La doctora A me examinó primero la vista con los clásicos letreros y me dijo que el aumento de los anteojos para ver de cerca y de lejos estaban bien, aunque el cristalino se había opacado un poco por la edad (nunca volveré a ver como antes). Luego me tomó la presión ocular, que resultó normal y, finalmente, me hizo un fondo de ojo con su aparato y su lámpara. Cuando terminó, me dijo que el síntoma de los fogonazos se llamaba “fotopsia” y que podía romperse algo en la retina, pero que el instrumental del que ella disponía no permitía un examen más profundo de mi ojo. Que era optimista en cuanto al pronóstico pero me convenía consultar a un retinólogo. Desde luego, no hay tal cosa en el Partido de la Costa, ni tampoco hay una lámpara para hacer el análisis, de modo que el especialista había que buscarlo en Mar del Plata o en Buenos Aires. Mar del Plata está más cerca (200 km contra 300) pero allí no conozco a nadie y no tenía dónde quedarme en caso de que el tratamiento tuviera que prolongarse. De modo que la elección era Buenos Aires. Aunque la doctora A fue muy cautelosa, me di cuenta de que la consulta era necesaria, aunque implicaba un viaje en circunstancias complicadas. De no poder costear ese viaje, mi única alternativa sería entonces el rezo o la esperanza.

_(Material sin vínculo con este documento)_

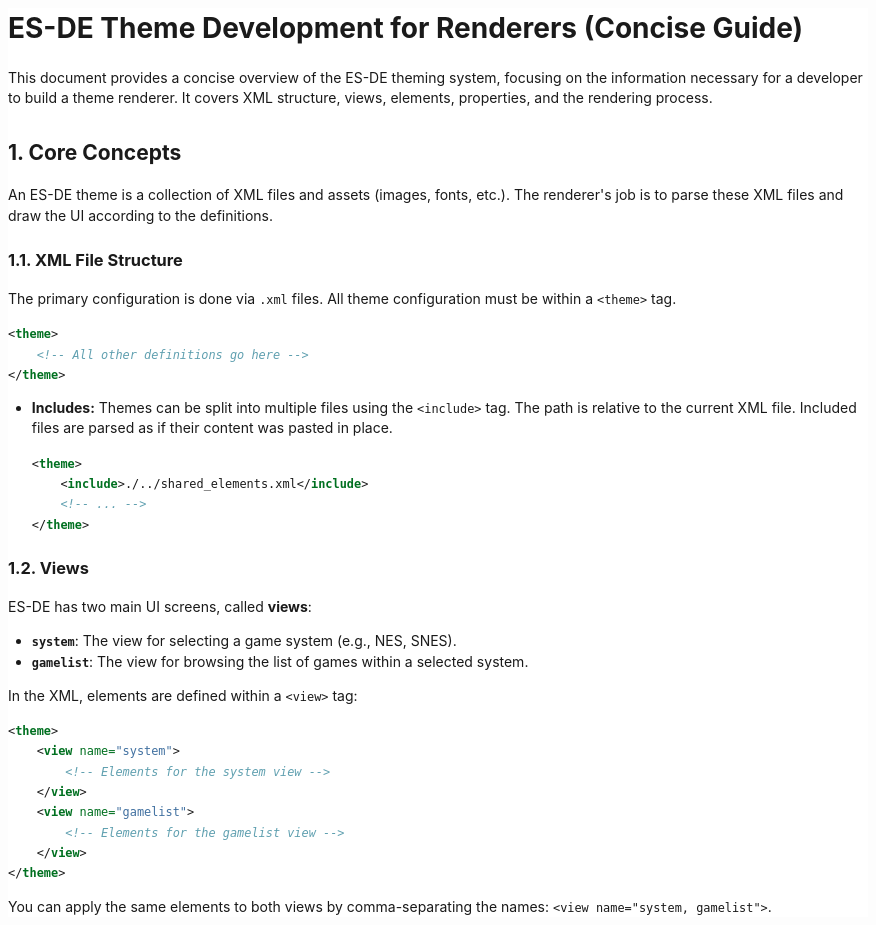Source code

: # ES-DE Theme Development for Renderers (Concise Guide)

This document provides a concise overview of the ES-DE theming system, focusing on the information necessary for a developer to build a theme renderer. It covers XML structure, views, elements, properties, and the rendering process.

## 1. Core Concepts

An ES-DE theme is a collection of XML files and assets (images, fonts, etc.). The renderer's job is to parse these XML files and draw the UI according to the definitions.

### 1.1. XML File Structure

The primary configuration is done via `.xml` files. All theme configuration must be within a `<theme>` tag.

```xml
<theme>
    <!-- All other definitions go here -->
</theme>
```

- **Includes:** Themes can be split into multiple files using the `<include>` tag. The path is relative to the current XML file. Included files are parsed as if their content was pasted in place.

  ```xml
  <theme>
      <include>./../shared_elements.xml</include>
      <!-- ... -->
  </theme>
  ```

### 1.2. Views

ES-DE has two main UI screens, called **views**:

-   **`system`**: The view for selecting a game system (e.g., NES, SNES).
-   **`gamelist`**: The view for browsing the list of games within a selected system.

In the XML, elements are defined within a `<view>` tag:

```xml
<theme>
    <view name="system">
        <!-- Elements for the system view -->
    </view>
    <view name="gamelist">
        <!-- Elements for the gamelist view -->
    </view>
</theme>
```

You can apply the same elements to both views by comma-separating the names: `<view name="system, gamelist">`.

De lo sucedido a continuación hablaré en la próxima nota de esta serie. Pero lo del rezo me hizo acordar a una amiga porteña que participa de un grupo de Kabbalah y ayer le contó a Flavia que se reúnen para orar por los conocidos que dieron positivo del covid. Al principio, como había pocos casos, se juntaban una vez por semana, pero ahora tienen que rezar muy seguido. Es posible que los del grupo de cabalistas razonen de esta manera: si el contagiado se muere, es porque el efecto del virus es la voluntad insuperable de dios. Si se recupera, es gracias a la oración. Pero ese es exactamente el razonamiento de los gobernantes y sus asesores sanitarios: si suben las muertes es por culpa del virus, si bajan es gracias a la cuarentena. No hay mucha diferencia entre los inofensivos cabalistas y los peligrosos políticos. En ningún caso pondrán en cuestión sus creencias.